Gravitational anomaly of 3+1 dimensional Z_2 toric code with fermionic charges and fermionic loop self-statistics
Lukasz Fidkowski, Jeongwan Haah, Matthew B. Hastings
TL;DR
The paper introduces the loop self-statistics $\mu$ as a lattice invariant for 3+1D ${\mathbb Z}_2$ gauge theories with fermionic charges, distinguishing ordinary FcBl (fermionic charges, bosonic loops) from the anomalous FcFl (both fermionic) phase. It provides a rigorous, universal definition of $\mu$ via a 36-step membrane-process at a tetrahedral geometry, showing $\mu$ is well-defined only when the gauge charge is a fermion and equals $+1$ for FcBl while $-1$ occurs for FcFl. To substantiate the FcFl phase, the authors construct an explicit 4+1D Walker–Wang-like model with a boundary hosting FcFl, prove the bulk is invertible (two copies disentangle to a product state), and show the FcFl boundary matches all-fermion QED in anomaly content. The work connects to braided fusion 2-category classifications and cobordism predictions, implying a nontrivial ${\mathbb Z}_2$-classified 4+1D invertible phase with action $S=\frac{1}{2}\int w_2 w_3$. Overall, the paper provides both a concrete solvable lattice realization of anomalous 3+1D fermionic toric code and a robust diagnostic for gravitational anomalies in higher-dimensional boundary theories, with broad implications for invertible phases and topological order classifications.
Abstract
Quasiparticle excitations in $3+1$ dimensions can be either bosons or fermions.
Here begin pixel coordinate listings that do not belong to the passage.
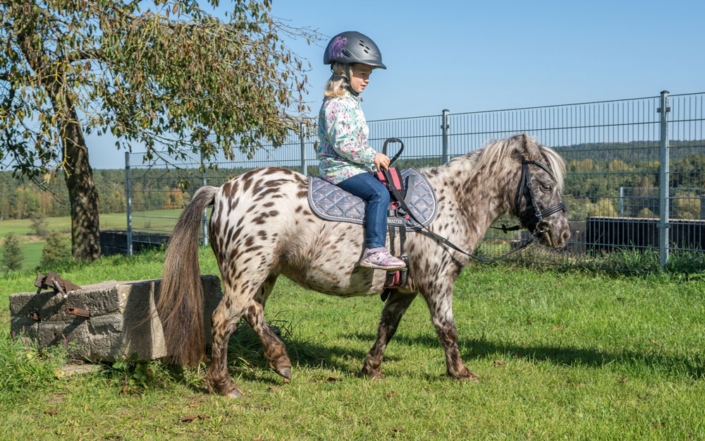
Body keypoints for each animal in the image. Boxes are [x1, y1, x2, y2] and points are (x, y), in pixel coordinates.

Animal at [157, 132, 568, 398]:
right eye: (545, 184)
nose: (561, 233)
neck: (452, 201)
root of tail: (222, 191)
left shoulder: (405, 287)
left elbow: (387, 326)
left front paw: (371, 368)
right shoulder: (437, 282)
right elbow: (446, 329)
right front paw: (461, 373)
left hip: (263, 273)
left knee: (252, 312)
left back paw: (279, 360)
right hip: (247, 271)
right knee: (223, 320)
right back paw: (224, 384)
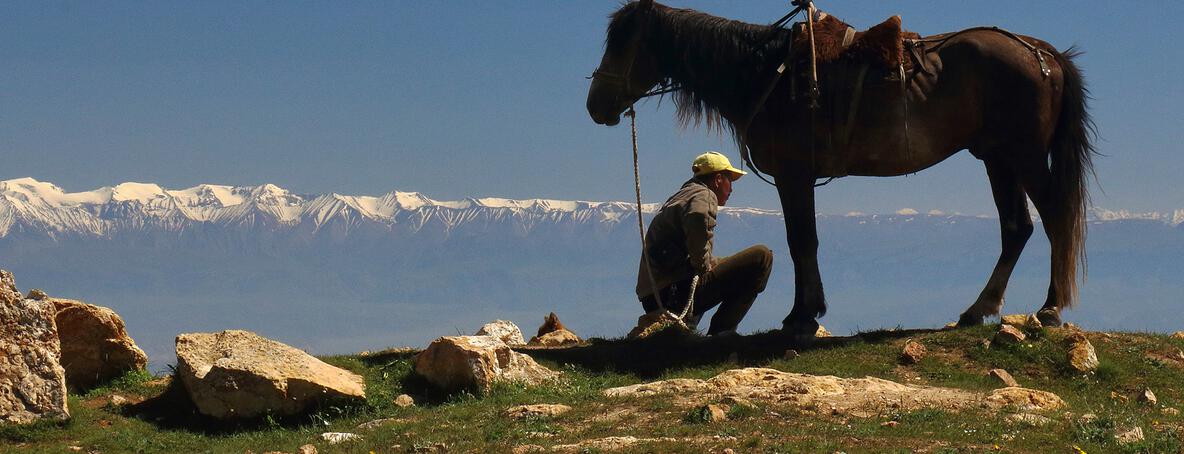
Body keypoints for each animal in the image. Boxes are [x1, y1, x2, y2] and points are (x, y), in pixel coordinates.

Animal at [587, 0, 1094, 336]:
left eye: (623, 44)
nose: (595, 105)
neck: (766, 76)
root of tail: (1043, 53)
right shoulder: (797, 179)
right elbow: (804, 242)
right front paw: (809, 310)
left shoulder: (793, 177)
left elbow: (801, 242)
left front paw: (801, 315)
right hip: (997, 158)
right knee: (1017, 227)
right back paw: (977, 309)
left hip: (1024, 155)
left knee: (1054, 218)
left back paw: (1049, 309)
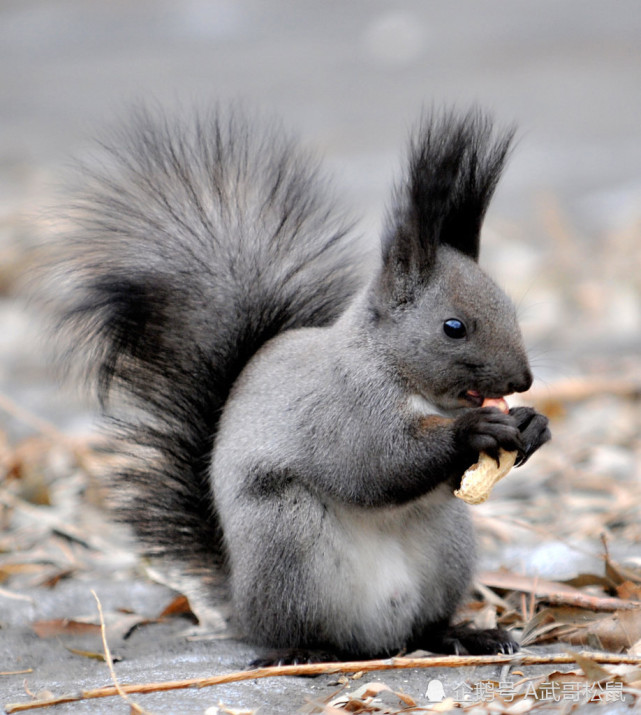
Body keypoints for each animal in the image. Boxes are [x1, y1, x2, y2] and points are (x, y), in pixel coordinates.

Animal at [45, 105, 552, 664]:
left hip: (448, 546)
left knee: (424, 627)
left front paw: (532, 424)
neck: (401, 375)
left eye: (510, 309)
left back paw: (462, 634)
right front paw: (474, 430)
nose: (523, 380)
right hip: (285, 539)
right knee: (299, 626)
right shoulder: (343, 407)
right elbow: (377, 464)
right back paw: (302, 652)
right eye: (453, 327)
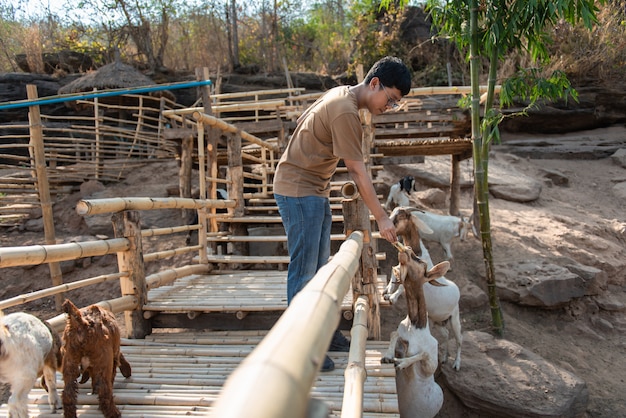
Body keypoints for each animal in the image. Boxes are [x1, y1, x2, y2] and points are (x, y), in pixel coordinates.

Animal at [382, 240, 460, 370]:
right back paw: (444, 358)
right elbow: (394, 334)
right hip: (437, 322)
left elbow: (423, 354)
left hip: (455, 319)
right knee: (446, 333)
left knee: (459, 339)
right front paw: (388, 356)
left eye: (421, 262)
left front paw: (400, 362)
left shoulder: (430, 361)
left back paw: (456, 364)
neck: (415, 326)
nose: (407, 248)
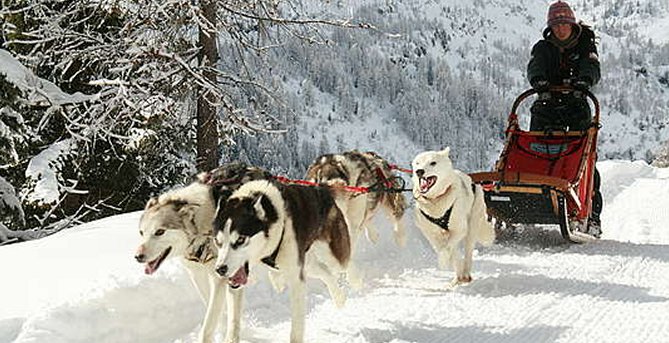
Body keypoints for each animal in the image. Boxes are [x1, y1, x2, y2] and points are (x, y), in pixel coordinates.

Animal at [134, 162, 270, 343]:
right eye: (142, 232)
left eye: (160, 231)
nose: (138, 256)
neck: (201, 224)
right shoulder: (197, 275)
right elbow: (212, 309)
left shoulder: (219, 277)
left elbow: (208, 324)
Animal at [214, 180, 352, 343]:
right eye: (217, 241)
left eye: (240, 239)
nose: (220, 269)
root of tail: (322, 189)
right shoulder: (236, 282)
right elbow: (234, 322)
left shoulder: (296, 281)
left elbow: (296, 330)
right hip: (307, 265)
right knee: (325, 272)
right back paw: (339, 298)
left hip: (334, 256)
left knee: (347, 264)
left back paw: (356, 283)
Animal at [410, 148, 494, 288]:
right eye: (417, 163)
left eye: (433, 163)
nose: (419, 171)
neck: (436, 200)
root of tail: (475, 183)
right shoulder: (429, 231)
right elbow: (440, 247)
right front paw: (447, 259)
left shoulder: (459, 229)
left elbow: (447, 248)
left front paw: (444, 261)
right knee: (454, 250)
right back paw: (458, 276)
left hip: (471, 228)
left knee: (467, 253)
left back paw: (465, 274)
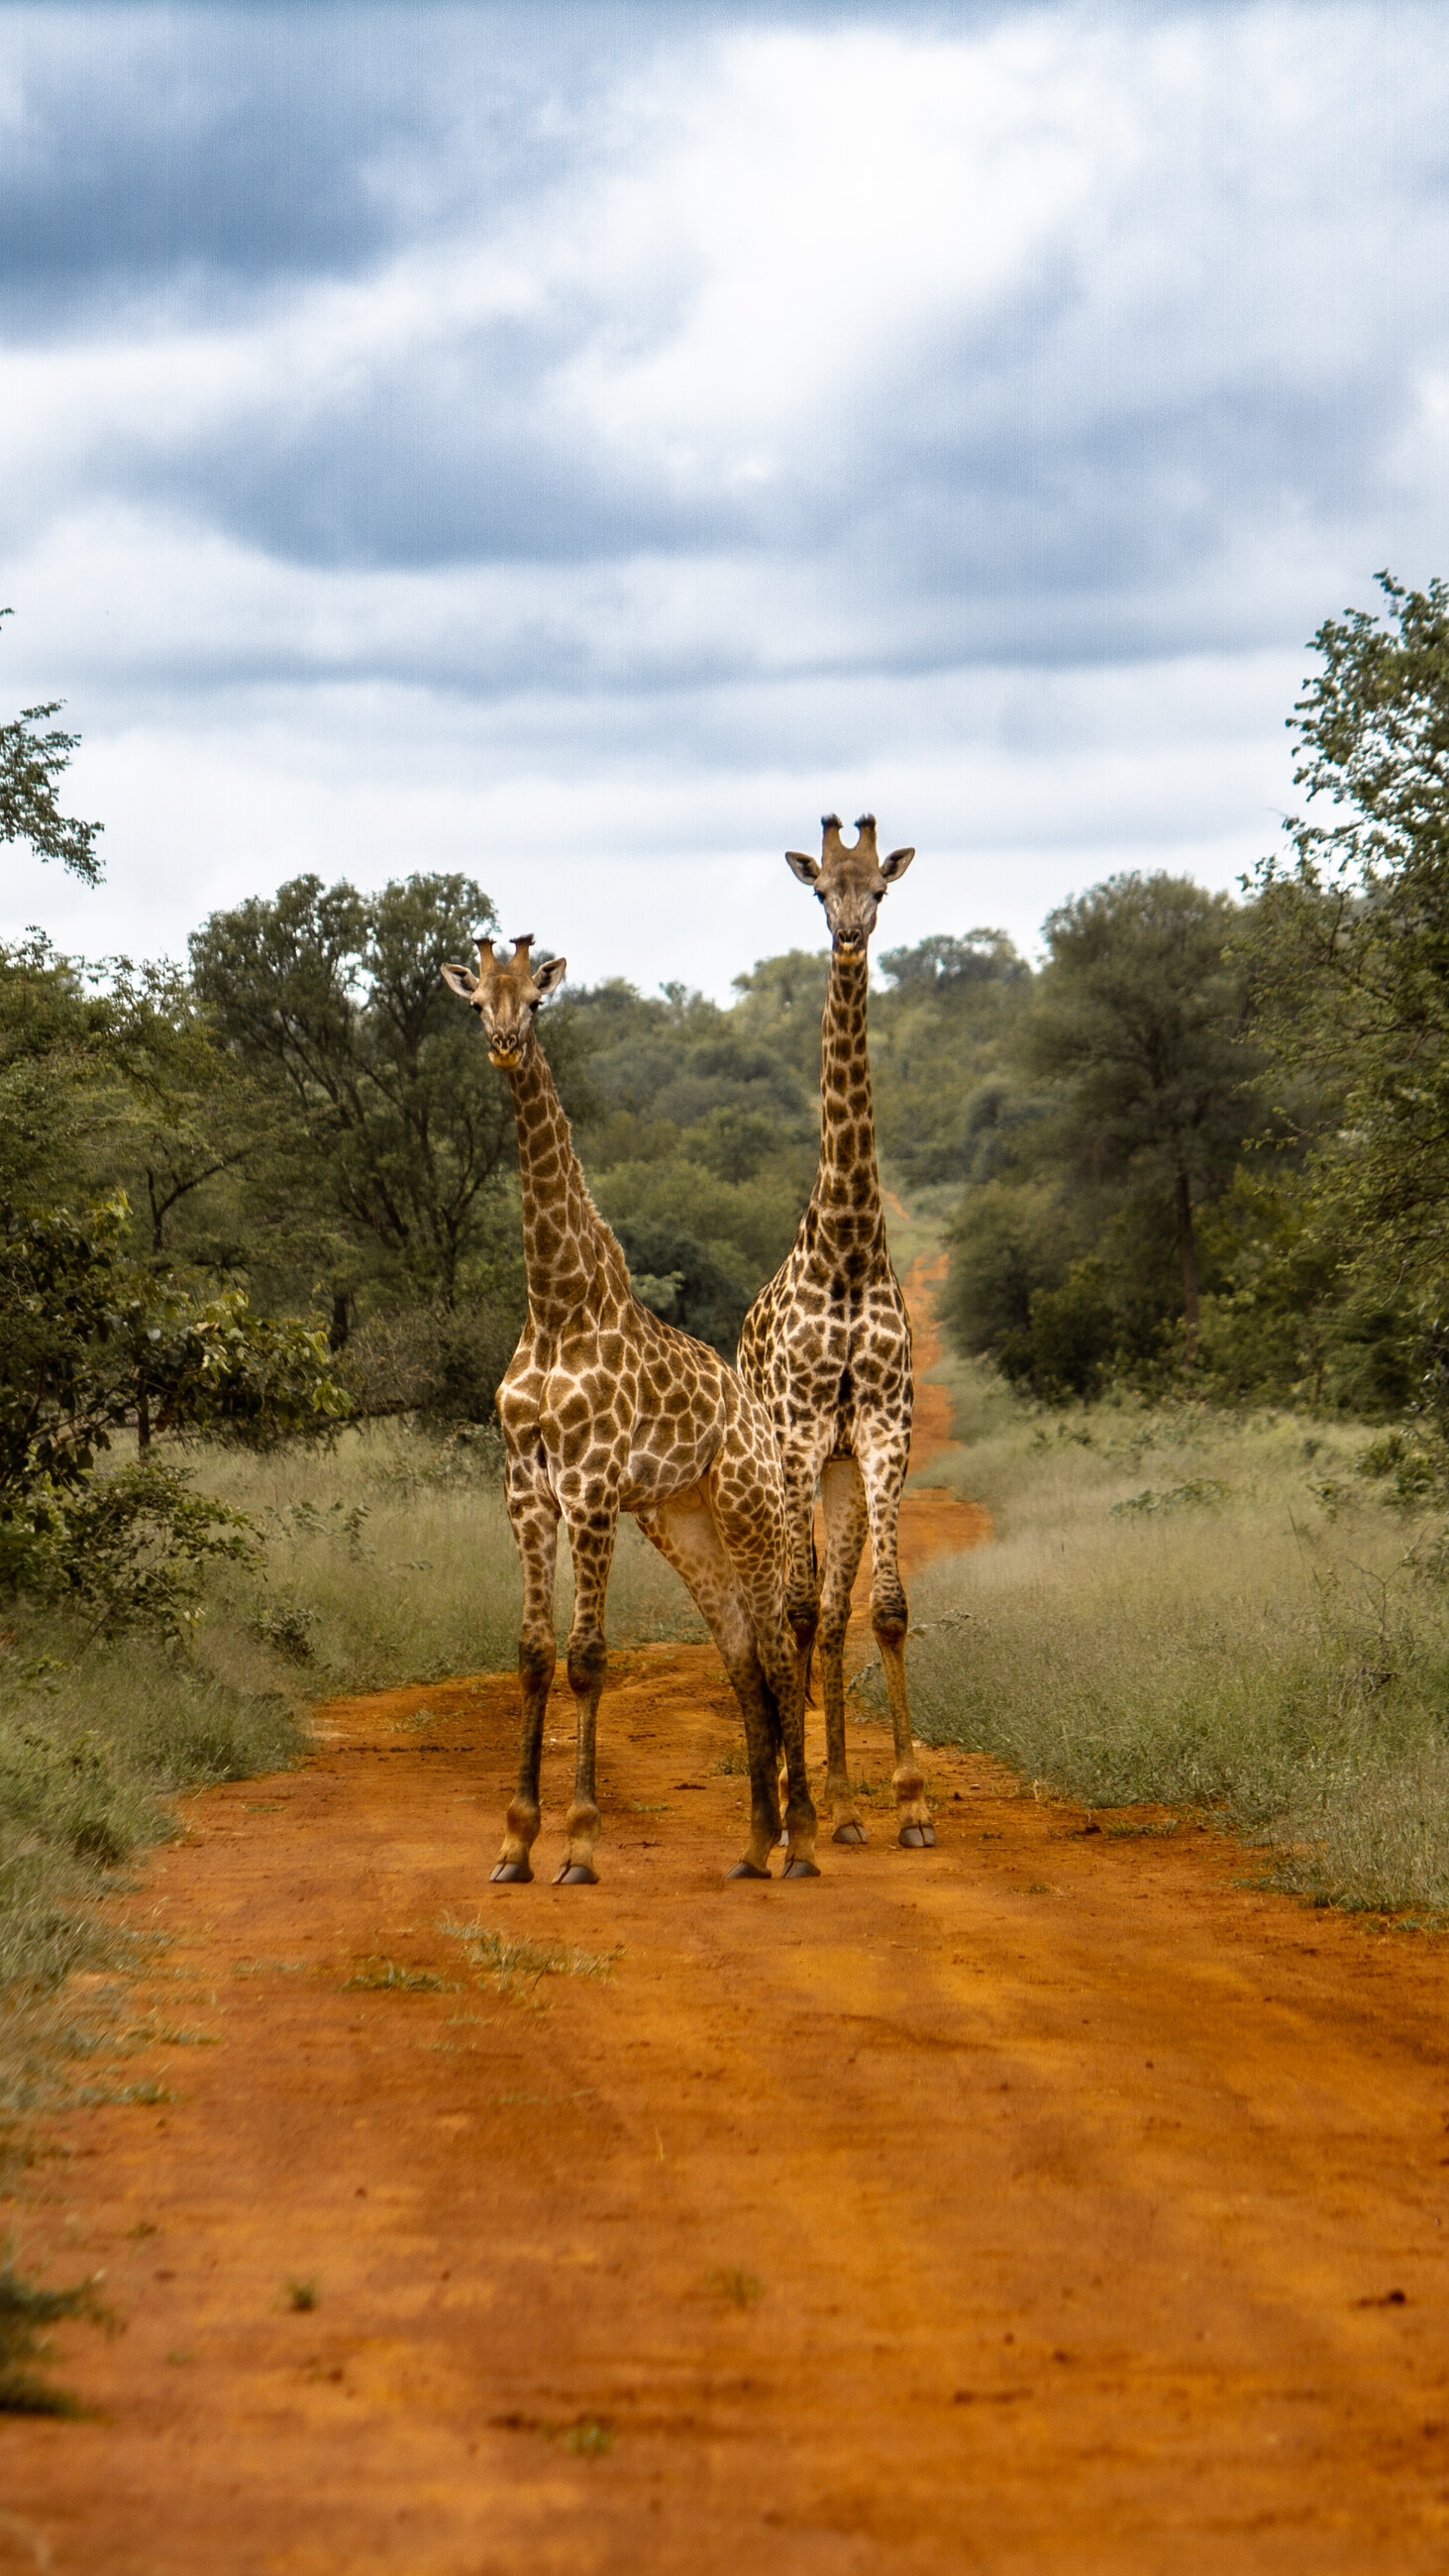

In this work, we introduce the notion of fermionic loop excitations in $3+1$ dimensional topological phases. Specifically, we construct a new many-body lattice invariant of gapped Hamiltonians, the loop self-statistics, that distinguishes two bosonic topological orders that both superficially resemble $3+1$ d ${\mathbb{Z}}_2$ gauge theory coupled to fermionic charged matter. The first has fermionic charges and bosonic ${\mathbb{Z}}_2$ gauge flux loops (FcBl) and is just the ordinary fermionic toric code. The second has fermionic charges and fermionic loops (FcFl), and, as we argue, can only exist at the boundary of a non-trivial 4+1d invertible bosonic phase, stable without any symmetries, i.e. it possesses a gravitational anomaly. We substantiate these claims by constructing an explicit exactly solvable $4+1$ d Walker-Wang model and computing the loop self-statistics in the fermionic ${\mathbb{Z}}_2$ gauge theory hosted at its boundary. We also show that the FcFl phase has the same gravitational anomaly as all-fermion quantum electrodynamics. Our results are in agreement with the recent classification of nondegenerate braided fusion 2-categories by Johnson-Freyd, and with the cobordism prediction of a non-trivial ${\mathbb{Z}}_2$ classified $4+1$ d invertible phase with action $S=\frac{1}{2} \int w_2 w_3$.